The name Rolls-Royce (LSE: RR) is undeniably iconic. The famous aircraft engine maker is responsible for keeping millions of people a year up in the air. But something else that has been up in the air in recent years is the Rolls-Royce share price.
Despite selling products for millions of pounds, the shares trade for pennies. I see this as a bargain and own some of the shares. But with the price stubbornly stuck in penny share territory – and 19% lower than a year ago – I have been wondering if there is something I am missing about the investment case that is scaring other investors away.
Future demand
Opinions vary about air travel demand in future as many people worry about its environmental impact. But I expect continued growth in coming decades. The global population continues to increase and air travel has become increasingly affordable.
But what may well change is how aircraft are powered. From hydrogen to biofuels, multiple proposed fuel sources for aircraft of the future are being researched by different companies. Rolls-Royce is actively engaged in this, from continuing to develop what it terms the “more efficient” UltraFan engine to testing sustainable aviation fuels. All of that adds costs, and some of the projects will end up going nowhere while others will take decades to reach fruition.

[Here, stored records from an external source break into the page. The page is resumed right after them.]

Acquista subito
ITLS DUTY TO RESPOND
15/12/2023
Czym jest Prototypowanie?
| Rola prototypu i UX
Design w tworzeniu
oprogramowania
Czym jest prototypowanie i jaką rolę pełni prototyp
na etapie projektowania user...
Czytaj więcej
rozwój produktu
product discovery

So while I feel confident that Rolls-Royce will be able to rise to the changing needs of the aviation market, the costs of doing so may weigh heavily on results for many years.
Orderbook worries
I think the Rolls-Royce share price could be suffering from less distant business challenges too.
The firm supplies engines for the Airbus A330neo plane. It emerged last month that airline AirAsiaX had reduced its order for the planes substantially. That is a sizeable blow for sales of the Trent 7000 engines Rolls-Royce would have supplied for the planes.
Rolls-Royce and financial turbulence
Another investor concern that has hurt the share price is how much the company suffered during the pandemic. Despite robust demand in its defence division, reduced civil aviation flying hours led the company to a large loss. To prop up its finances, it issued new shares, heavily diluting existing shareholders.
The company ended last year with £7.1bn in liquidity and positive free cash flow. But I do see a risk that if there is another sustained drop in civil aviation demand in future, Rolls-Royce could again see its finances under strain.
Why I’m bullish on the Rolls-Royce share price
I reckon those are quite some risks. However, I also think that they go with the territory of aero-engineering.
Rolls-Royce is in a capital intensive industry. Its end markets have a history of occasionally seeing significant, sudden drops in demand. Engines are costly and time-consuming to research.
The flipside of those risks is that they act as sizeable barriers to entry for the industry. So Rolls-Royce is one of only a few large engine aircraft makers and it has an excellent reputation. That gives it pricing power. Along with a large installed base and healthy order book, that should help the company grow profits in coming years.
I recognise the risks, but feel a Rolls-Royce share price in pennies offers good value for my portfolio.